Either stupid or brilliant. Yesterday, they’d managed the first goal—infiltration—and only the first, and Jan still wasn’t sure quite how they’d managed that, even.
My lady. Humans, to see you.
The supernatural who’d greeted them at the door had barely come up to Jan’s knee, but his eyes had been cold, and his voice had held a sneer, as though humans couldn’t possibly be of any use whatsoever. Tyler had shivered slightly as they’d walked inside, her arm tucked into his to keep him from bolting, but when they’d been ushered into the queen’s...throne room, for lack of a better term, he’d straightened up and dropped her arm as if he’d never met her before.
Humans? I will see them.
Jan had seen preters before. She was prepared for the lean, elegant beauty, cool exoticism, a dangerous veneer hiding more danger underneath.
She had not been prepared for a woman—a preter, clearly, with the same narrow, elegant, almost too-sharp face, dark hair pulled back in a ponytail—with sleeves rolled to her elbows, fingers covered with chalk dust, blues and greens to match the canvas in front of her. A woman who’d been more interested in what was on the canvas than the humans being brought in for her attention.

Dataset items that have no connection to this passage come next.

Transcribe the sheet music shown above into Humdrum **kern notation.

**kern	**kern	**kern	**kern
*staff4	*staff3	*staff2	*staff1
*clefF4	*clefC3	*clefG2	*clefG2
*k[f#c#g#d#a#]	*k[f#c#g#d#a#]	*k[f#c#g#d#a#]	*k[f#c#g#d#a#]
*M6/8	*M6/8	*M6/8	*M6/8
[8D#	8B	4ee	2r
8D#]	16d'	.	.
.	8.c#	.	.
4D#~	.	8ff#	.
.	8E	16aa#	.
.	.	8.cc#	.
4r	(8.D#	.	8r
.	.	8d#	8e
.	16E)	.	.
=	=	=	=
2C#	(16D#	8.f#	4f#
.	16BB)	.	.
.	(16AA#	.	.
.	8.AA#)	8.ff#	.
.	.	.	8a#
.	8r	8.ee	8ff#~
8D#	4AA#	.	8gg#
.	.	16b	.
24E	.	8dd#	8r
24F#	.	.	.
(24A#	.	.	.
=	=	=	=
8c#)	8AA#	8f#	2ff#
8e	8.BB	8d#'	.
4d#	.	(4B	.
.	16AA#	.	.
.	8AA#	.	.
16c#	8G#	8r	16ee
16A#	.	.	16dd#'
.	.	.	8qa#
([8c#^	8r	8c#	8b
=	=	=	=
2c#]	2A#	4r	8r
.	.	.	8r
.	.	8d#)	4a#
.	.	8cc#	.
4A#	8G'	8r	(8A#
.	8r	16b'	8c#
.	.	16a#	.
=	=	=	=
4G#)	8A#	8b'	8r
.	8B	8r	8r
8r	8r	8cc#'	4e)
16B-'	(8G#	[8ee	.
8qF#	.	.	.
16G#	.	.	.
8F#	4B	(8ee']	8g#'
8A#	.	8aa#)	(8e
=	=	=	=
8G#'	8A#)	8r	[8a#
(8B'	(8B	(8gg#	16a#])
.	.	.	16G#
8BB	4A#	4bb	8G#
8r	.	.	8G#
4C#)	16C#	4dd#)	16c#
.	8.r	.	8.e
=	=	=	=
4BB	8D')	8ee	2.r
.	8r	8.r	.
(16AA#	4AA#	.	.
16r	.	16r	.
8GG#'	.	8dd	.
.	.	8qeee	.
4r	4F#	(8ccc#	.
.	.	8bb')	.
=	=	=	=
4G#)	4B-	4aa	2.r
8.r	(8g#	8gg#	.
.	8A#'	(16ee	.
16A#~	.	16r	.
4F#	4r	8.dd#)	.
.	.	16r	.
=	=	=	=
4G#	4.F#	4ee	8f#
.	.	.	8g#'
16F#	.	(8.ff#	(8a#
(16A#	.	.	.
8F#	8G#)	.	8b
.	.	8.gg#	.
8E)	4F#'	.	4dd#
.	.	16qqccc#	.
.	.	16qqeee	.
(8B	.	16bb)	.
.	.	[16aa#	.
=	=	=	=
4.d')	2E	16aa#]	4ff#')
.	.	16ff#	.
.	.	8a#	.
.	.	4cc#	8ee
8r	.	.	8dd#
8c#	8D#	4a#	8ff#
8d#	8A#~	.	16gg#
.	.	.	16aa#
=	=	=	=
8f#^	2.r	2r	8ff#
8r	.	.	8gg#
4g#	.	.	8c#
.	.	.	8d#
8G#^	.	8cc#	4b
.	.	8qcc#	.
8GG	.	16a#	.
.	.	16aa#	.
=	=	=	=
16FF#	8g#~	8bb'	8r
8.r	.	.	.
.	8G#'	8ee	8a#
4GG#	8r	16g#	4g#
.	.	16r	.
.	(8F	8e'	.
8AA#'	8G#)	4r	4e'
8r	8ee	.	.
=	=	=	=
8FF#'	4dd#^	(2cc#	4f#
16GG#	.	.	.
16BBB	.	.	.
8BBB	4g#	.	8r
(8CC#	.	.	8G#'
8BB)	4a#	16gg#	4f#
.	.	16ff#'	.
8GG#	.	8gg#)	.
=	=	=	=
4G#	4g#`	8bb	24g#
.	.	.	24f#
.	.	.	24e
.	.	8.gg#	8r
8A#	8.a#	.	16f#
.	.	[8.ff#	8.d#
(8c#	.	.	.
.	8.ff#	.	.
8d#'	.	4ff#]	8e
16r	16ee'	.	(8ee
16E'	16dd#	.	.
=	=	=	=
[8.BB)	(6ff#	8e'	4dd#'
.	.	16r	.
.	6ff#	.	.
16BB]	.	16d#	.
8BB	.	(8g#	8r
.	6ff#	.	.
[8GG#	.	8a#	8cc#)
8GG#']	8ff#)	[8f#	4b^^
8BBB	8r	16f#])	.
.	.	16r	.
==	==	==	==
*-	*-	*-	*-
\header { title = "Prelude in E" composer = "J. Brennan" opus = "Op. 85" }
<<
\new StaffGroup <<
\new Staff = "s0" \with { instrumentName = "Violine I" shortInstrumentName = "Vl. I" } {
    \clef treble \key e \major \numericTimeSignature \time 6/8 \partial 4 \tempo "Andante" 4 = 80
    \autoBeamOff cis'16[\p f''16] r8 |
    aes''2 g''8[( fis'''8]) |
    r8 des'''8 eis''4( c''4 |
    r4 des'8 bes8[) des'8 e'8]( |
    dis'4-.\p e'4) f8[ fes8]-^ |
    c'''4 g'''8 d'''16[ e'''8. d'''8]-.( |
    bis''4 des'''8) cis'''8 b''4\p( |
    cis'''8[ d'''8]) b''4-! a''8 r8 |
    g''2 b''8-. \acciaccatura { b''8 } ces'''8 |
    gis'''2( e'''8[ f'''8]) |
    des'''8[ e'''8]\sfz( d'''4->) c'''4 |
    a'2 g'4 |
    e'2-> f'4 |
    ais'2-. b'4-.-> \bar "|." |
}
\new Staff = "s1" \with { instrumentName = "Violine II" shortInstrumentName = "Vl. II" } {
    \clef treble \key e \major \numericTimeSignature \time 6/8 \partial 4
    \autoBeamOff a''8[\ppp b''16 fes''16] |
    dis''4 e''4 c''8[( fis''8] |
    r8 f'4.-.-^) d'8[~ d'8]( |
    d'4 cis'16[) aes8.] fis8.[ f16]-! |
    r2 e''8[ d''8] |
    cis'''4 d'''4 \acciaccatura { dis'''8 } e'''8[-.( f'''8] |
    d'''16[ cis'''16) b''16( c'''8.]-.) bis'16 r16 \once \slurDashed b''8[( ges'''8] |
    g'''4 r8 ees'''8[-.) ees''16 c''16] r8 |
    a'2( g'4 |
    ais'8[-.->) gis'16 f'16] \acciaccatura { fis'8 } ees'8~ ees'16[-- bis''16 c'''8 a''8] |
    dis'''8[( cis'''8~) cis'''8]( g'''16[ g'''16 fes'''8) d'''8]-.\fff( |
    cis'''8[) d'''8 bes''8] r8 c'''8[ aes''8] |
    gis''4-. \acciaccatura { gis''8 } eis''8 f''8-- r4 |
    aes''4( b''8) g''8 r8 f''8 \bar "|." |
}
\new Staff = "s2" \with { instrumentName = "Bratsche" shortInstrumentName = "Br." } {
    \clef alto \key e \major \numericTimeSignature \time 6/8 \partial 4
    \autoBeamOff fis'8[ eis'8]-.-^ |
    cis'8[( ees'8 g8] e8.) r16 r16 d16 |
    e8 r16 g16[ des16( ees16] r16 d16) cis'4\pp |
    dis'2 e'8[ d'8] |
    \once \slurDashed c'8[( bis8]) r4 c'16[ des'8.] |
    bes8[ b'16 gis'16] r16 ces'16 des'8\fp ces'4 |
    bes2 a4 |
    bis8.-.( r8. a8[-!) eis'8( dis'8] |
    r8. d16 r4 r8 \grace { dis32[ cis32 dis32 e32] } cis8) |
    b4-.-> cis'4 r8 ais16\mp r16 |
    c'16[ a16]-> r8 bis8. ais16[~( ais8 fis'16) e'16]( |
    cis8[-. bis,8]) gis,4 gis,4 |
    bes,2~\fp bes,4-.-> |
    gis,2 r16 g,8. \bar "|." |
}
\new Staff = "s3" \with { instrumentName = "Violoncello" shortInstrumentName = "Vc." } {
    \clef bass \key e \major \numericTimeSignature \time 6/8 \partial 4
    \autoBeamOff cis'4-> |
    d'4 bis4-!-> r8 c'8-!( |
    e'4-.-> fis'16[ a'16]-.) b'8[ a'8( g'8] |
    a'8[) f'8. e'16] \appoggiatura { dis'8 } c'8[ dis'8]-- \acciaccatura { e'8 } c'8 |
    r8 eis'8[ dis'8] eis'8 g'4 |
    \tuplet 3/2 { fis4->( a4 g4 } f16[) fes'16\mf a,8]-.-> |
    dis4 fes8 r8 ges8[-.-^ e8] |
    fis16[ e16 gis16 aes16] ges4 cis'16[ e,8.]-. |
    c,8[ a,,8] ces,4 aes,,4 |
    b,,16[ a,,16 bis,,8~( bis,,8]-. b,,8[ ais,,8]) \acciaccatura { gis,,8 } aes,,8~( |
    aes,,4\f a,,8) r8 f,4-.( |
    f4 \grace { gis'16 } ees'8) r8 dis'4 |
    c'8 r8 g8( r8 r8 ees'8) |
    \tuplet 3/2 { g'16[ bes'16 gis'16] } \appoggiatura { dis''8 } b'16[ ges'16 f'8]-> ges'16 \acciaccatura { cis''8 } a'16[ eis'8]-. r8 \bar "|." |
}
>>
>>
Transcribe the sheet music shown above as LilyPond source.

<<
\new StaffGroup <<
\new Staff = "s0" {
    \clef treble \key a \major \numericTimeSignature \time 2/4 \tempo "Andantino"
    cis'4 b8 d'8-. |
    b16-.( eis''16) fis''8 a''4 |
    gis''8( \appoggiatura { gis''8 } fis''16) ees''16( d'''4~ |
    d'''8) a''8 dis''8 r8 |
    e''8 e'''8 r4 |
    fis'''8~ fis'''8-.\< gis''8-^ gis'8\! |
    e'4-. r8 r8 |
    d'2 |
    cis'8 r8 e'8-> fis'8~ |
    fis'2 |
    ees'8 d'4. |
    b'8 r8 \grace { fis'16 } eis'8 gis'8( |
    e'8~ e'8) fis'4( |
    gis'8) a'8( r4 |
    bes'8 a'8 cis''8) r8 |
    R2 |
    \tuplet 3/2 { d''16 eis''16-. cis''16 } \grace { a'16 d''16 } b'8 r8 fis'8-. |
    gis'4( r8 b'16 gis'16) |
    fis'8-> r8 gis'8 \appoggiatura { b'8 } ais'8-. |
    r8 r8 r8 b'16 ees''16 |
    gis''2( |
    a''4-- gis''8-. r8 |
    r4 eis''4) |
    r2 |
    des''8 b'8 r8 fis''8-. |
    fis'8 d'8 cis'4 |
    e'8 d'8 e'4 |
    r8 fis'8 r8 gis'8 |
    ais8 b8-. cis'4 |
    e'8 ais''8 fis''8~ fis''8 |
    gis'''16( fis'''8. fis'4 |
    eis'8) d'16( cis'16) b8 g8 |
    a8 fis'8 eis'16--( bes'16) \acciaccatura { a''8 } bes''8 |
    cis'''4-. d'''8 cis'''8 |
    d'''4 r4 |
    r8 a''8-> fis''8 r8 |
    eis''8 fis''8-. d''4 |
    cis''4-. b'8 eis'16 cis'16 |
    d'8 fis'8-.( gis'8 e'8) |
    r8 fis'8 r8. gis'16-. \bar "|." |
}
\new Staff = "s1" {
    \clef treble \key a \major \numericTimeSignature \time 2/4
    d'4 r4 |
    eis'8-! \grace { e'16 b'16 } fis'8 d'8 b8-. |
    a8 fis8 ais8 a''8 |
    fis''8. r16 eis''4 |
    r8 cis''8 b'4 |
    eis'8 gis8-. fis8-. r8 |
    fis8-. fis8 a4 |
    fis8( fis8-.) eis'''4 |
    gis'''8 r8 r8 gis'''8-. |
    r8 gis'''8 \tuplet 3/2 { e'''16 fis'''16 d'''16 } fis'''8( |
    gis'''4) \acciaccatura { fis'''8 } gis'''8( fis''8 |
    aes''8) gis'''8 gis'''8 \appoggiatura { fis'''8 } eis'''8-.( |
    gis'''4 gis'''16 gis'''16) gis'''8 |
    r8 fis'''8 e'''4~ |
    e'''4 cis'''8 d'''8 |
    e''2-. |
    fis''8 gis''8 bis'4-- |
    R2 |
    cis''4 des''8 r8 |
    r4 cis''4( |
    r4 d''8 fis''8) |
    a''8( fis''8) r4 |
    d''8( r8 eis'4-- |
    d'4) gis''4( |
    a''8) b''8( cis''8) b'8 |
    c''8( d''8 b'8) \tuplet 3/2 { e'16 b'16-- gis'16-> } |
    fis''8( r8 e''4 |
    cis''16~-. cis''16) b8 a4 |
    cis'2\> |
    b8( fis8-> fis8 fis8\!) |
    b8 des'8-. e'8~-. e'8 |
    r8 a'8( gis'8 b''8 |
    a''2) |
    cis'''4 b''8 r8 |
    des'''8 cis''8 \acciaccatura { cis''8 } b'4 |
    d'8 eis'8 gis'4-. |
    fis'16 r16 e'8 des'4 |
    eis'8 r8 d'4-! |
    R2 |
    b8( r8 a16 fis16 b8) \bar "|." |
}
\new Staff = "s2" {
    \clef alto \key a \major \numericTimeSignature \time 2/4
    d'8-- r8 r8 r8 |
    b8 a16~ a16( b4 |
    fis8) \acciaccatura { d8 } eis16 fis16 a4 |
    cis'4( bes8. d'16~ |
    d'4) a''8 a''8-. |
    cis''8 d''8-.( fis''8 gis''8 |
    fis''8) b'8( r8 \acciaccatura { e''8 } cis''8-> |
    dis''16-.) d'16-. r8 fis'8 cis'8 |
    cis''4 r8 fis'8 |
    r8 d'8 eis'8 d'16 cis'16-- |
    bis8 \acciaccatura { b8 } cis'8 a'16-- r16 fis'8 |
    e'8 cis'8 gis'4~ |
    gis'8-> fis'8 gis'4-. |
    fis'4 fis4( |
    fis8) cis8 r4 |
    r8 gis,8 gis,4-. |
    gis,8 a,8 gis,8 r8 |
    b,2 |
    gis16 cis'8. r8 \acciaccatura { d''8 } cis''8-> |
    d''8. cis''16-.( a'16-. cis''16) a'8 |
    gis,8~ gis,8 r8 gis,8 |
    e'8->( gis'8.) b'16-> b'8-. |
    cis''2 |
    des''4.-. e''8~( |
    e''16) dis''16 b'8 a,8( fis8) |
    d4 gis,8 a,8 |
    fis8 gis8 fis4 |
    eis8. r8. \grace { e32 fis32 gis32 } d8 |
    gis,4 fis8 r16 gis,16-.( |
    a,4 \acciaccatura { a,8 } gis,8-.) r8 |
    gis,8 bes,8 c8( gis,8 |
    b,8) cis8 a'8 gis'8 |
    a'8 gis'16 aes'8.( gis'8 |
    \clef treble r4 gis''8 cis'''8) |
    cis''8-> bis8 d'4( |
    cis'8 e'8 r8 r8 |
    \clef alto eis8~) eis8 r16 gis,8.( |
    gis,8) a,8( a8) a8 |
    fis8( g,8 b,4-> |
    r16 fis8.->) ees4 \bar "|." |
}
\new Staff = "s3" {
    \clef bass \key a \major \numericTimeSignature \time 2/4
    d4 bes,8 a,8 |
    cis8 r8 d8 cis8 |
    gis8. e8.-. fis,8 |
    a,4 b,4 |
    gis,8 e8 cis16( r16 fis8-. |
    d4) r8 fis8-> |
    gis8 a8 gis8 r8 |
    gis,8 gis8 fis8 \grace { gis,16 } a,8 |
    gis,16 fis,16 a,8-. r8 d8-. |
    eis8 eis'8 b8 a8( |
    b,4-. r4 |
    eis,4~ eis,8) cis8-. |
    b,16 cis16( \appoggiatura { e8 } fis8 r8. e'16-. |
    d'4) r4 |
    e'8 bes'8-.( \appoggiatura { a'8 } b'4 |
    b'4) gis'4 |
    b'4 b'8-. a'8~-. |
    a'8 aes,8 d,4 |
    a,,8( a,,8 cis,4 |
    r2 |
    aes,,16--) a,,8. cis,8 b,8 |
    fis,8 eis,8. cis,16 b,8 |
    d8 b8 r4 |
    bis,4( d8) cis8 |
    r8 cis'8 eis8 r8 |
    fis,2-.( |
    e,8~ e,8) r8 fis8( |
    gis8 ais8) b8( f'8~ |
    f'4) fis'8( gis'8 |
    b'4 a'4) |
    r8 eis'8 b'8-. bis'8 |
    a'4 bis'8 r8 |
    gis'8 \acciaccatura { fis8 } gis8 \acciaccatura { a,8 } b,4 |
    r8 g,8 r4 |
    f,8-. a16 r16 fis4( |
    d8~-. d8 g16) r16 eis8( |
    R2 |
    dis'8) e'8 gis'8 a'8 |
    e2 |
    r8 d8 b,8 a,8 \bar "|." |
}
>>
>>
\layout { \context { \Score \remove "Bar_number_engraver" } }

“That’s not it,” the preter had muttered, her lips pulled back in an expression of distaste. “That’s not it at all.”
It was a particularly bland and amateurish canvas, Jan had decided, catching a quick look at it as they were brought around to face the queen. Like someone who’d caught half a glance of Monet’s work and decided they could imitate it...and couldn’t. At all.
“You need to draw the lines up more,” she’d said without thinking, stepping past Tyler, past their startled guards, past the man—another human—standing at the preter’s side like a butler, waiting for her next comment. “The browns need to balance all the green and blue. Otherwise it just turns muddy.”
The queen had turned those eerie pale blue eyes on her, the narrow mouth with too-sharp teeth lifting in what seemed an almost welcoming smile.